**TASK BRIEF**
Write out the line with "wall art: present" and every later line through the end of the data below, exactly as given, with no pictures in the copy.

**DATA UNDER STUDY**
-=-=-
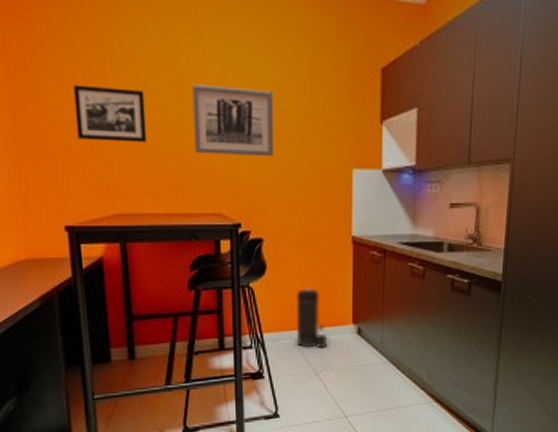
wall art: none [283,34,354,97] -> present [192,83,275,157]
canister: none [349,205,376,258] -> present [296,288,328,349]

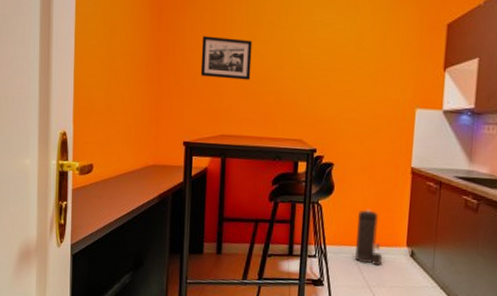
wall art: present [192,83,275,157] -> none [286,35,353,96]

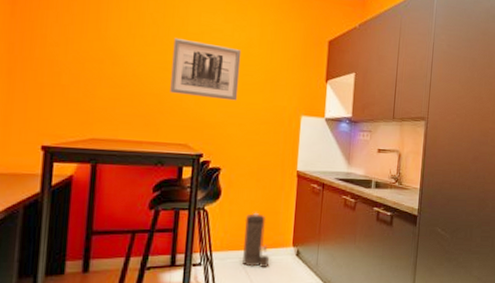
picture frame: present [200,36,252,80] -> none [66,28,132,81]
wall art: none [286,35,353,96] -> present [170,37,242,101]

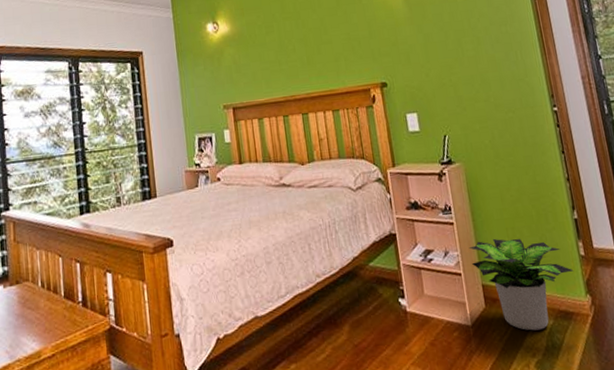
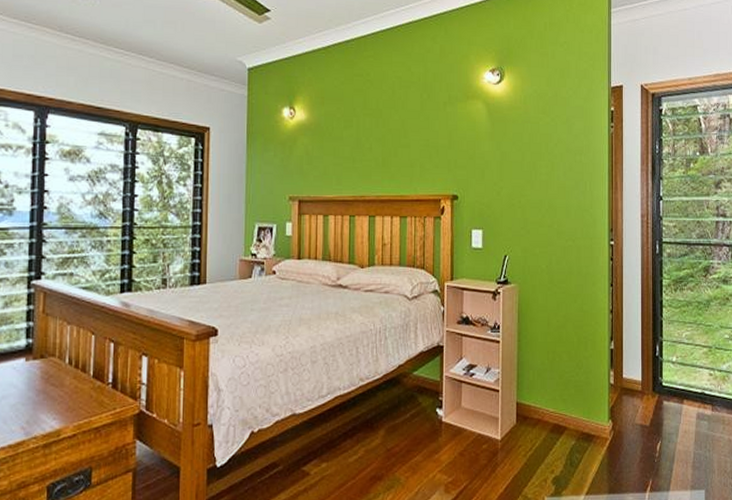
potted plant: present [468,238,574,331] -> none [510,360,602,449]

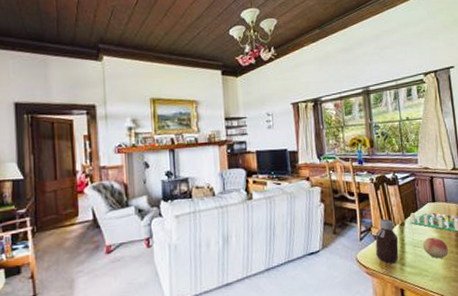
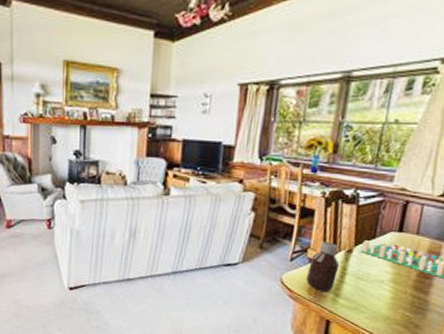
fruit: present [422,237,448,259] -> none [368,271,402,298]

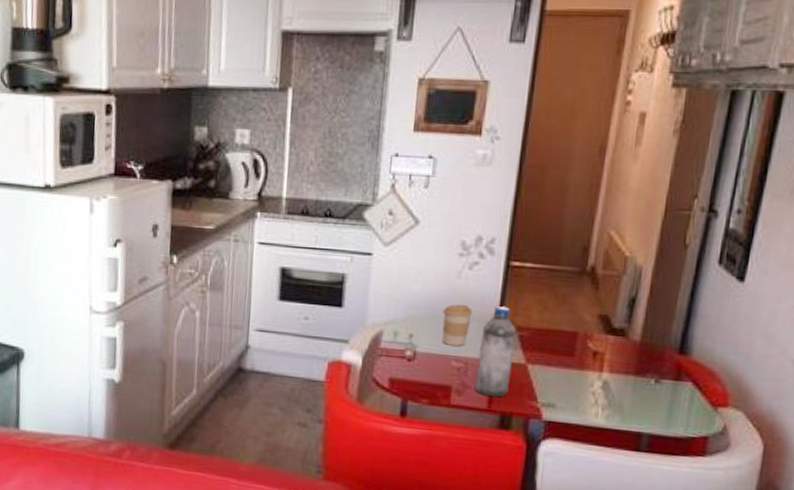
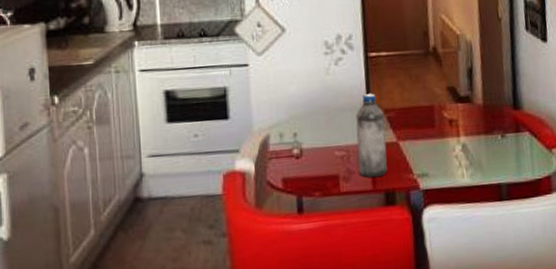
coffee cup: present [442,304,472,346] -> none [319,98,345,137]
-=-=-
**TASK OUTPUT**
wall art: present [192,83,275,157] -> none [286,35,353,96]

picture frame: present [200,36,252,80] -> none [66,28,132,81]
wall art: none [286,35,353,96] -> present [170,37,242,101]

potted plant: present [468,238,574,331] -> none [510,360,602,449]

fruit: present [422,237,448,259] -> none [368,271,402,298]

coffee cup: present [442,304,472,346] -> none [319,98,345,137]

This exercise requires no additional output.